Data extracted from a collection
----

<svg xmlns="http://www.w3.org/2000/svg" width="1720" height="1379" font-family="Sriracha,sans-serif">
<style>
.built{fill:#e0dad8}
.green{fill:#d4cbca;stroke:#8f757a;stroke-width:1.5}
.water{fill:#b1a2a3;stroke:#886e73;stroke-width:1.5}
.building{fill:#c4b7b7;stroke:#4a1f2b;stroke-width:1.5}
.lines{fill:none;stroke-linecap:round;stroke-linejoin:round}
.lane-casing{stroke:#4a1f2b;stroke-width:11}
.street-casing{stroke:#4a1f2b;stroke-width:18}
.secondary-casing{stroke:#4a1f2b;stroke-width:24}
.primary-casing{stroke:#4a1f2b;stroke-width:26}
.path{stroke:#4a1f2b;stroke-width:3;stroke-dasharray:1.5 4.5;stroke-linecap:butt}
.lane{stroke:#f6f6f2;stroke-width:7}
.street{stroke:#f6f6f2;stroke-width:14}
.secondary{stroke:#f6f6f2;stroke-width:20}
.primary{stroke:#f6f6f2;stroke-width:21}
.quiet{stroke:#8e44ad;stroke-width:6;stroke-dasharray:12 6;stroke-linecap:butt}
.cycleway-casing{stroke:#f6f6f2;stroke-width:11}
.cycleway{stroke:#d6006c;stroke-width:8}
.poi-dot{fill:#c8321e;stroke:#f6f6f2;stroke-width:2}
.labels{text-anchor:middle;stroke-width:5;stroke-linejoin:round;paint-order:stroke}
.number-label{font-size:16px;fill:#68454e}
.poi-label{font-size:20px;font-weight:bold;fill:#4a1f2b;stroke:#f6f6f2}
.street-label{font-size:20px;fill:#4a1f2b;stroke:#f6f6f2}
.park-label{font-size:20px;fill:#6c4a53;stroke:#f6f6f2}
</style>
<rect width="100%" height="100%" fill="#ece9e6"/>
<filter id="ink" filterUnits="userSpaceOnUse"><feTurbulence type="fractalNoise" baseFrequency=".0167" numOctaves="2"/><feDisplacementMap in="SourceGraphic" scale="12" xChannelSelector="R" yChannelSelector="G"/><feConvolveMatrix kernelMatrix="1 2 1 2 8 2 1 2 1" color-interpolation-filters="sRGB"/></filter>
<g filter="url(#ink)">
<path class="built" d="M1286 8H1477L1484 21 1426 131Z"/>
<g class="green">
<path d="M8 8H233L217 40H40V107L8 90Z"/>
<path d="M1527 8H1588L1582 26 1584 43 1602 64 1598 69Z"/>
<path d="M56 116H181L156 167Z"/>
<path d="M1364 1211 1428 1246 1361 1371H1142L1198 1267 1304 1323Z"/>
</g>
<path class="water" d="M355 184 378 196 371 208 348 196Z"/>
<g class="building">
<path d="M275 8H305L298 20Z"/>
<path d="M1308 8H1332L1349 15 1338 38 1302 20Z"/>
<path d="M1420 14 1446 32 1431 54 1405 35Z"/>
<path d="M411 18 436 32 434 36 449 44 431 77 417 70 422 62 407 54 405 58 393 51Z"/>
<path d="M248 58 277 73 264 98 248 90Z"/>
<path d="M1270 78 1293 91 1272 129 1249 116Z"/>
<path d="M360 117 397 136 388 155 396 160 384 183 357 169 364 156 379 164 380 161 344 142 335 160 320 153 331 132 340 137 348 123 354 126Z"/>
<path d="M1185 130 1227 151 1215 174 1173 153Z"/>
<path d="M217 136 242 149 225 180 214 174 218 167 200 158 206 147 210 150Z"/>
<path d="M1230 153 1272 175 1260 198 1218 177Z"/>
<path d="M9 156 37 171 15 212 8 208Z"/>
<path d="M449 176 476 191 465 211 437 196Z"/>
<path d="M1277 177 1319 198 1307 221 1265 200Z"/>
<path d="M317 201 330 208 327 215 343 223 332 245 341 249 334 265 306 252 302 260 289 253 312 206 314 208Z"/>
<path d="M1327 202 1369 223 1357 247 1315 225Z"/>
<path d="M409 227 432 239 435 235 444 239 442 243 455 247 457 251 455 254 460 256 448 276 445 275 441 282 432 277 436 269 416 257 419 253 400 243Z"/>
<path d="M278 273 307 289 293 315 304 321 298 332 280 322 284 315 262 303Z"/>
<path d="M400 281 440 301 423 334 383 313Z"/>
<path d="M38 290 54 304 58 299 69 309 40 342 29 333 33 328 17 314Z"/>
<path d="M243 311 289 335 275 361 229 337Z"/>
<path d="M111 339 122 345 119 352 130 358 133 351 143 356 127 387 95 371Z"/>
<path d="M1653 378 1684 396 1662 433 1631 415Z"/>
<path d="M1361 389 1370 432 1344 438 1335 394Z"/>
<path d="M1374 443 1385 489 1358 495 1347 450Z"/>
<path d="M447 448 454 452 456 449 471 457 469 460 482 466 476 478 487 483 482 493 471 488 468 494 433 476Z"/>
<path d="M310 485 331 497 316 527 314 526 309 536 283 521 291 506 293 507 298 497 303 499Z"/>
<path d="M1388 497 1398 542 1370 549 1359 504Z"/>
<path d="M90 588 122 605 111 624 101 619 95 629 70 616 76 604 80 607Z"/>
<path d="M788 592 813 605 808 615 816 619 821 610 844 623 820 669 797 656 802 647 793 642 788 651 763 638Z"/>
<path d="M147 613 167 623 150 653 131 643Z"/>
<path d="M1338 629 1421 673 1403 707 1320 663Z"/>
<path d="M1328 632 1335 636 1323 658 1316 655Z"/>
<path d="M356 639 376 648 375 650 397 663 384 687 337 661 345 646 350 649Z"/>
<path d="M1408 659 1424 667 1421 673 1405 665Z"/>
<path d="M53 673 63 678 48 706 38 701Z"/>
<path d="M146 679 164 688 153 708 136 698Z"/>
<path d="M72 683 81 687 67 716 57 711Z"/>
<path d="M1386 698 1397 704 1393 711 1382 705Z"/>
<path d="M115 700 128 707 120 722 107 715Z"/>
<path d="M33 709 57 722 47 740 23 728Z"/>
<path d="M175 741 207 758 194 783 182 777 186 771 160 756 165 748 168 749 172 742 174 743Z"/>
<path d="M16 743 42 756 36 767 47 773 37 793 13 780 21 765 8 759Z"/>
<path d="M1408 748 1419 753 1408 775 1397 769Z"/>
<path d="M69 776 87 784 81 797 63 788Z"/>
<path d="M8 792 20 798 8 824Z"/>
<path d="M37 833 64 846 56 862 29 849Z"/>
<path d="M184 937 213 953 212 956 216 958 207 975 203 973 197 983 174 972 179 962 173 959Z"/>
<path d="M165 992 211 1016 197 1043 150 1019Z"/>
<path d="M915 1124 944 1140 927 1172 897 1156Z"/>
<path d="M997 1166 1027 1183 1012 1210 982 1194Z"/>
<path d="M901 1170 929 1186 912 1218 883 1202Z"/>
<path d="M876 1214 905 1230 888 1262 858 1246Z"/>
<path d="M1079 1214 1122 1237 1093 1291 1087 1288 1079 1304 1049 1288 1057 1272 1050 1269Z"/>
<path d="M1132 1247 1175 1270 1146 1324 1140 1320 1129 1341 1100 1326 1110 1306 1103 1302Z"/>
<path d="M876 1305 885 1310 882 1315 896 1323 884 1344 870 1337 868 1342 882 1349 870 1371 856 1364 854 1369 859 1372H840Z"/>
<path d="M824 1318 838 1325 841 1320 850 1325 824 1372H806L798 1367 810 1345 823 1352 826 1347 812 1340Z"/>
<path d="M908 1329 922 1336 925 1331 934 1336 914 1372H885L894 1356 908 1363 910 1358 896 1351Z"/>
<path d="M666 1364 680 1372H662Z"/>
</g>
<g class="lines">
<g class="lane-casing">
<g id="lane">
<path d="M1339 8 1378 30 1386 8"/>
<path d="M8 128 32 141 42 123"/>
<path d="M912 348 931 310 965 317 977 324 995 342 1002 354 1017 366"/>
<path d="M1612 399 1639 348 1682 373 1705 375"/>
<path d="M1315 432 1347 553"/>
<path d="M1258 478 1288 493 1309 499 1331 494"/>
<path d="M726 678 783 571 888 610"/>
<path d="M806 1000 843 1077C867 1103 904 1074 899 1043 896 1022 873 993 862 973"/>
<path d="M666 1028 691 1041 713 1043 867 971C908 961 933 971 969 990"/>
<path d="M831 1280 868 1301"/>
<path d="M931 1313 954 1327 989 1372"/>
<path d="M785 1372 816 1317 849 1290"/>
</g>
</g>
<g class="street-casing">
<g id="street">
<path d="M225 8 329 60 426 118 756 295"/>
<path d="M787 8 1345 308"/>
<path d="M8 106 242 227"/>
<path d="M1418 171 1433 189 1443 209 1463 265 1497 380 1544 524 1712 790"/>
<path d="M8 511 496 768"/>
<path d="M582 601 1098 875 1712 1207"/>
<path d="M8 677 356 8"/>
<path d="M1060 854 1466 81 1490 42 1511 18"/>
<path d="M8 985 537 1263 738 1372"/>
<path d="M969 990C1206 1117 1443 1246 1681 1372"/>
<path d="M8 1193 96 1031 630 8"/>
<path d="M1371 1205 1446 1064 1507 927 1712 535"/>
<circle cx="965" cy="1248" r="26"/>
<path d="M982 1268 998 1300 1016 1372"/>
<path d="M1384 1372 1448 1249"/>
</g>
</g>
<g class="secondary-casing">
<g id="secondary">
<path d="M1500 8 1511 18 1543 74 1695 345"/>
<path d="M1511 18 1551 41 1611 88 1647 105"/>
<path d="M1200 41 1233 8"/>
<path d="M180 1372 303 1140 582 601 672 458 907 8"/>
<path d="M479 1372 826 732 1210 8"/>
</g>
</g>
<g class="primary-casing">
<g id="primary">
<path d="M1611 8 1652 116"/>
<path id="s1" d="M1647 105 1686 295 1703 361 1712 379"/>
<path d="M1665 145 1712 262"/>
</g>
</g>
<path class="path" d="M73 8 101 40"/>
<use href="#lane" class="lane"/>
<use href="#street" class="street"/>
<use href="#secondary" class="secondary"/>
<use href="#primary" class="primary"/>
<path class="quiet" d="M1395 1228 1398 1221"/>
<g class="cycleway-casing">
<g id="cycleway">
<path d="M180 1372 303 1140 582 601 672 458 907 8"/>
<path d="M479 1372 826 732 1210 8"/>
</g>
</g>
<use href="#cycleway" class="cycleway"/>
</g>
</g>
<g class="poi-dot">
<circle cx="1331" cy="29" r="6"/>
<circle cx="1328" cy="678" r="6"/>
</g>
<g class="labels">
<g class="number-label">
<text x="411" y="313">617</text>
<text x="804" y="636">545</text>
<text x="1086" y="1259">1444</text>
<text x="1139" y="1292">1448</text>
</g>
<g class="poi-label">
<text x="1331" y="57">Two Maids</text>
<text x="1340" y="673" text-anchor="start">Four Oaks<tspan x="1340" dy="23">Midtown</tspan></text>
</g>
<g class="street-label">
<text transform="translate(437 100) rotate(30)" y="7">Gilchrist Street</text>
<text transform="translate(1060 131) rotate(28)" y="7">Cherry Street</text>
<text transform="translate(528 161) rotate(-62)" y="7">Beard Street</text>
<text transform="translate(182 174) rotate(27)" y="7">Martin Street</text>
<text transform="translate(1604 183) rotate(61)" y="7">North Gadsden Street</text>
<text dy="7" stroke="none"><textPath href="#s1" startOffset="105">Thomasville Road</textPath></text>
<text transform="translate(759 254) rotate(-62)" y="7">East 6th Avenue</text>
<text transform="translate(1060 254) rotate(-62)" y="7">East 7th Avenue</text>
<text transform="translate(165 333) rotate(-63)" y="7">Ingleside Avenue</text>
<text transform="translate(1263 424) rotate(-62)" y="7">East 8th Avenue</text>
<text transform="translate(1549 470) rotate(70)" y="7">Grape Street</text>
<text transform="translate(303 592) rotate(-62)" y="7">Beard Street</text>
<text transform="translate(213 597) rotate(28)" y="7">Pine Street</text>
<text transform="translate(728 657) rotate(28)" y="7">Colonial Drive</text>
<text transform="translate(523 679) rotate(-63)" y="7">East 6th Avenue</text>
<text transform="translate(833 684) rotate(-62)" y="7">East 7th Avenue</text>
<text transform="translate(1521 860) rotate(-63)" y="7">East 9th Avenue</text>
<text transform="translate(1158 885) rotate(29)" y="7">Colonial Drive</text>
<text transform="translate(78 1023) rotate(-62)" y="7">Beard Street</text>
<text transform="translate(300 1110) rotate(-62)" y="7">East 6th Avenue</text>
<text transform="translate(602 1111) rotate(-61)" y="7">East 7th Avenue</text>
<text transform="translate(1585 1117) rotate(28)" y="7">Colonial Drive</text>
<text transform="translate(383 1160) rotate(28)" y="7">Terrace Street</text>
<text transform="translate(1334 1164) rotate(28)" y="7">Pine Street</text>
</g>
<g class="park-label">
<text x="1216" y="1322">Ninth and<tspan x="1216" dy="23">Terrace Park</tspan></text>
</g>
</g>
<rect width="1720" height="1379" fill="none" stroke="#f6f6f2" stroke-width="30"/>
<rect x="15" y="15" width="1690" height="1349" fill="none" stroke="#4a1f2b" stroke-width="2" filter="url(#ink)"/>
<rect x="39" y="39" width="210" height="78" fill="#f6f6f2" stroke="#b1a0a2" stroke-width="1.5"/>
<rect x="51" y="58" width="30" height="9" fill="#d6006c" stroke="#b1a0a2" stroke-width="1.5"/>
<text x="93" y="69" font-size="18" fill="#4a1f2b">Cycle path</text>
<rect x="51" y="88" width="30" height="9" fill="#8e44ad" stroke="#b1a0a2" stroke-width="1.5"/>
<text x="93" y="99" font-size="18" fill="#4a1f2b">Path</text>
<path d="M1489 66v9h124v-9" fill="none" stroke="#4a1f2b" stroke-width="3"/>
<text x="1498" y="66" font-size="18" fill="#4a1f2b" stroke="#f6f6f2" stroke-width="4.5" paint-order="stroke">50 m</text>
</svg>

----

_Work instruction_.
Answer with a number alone: how many lines of the records contain the string "linejoin"?

_Written answer_.
2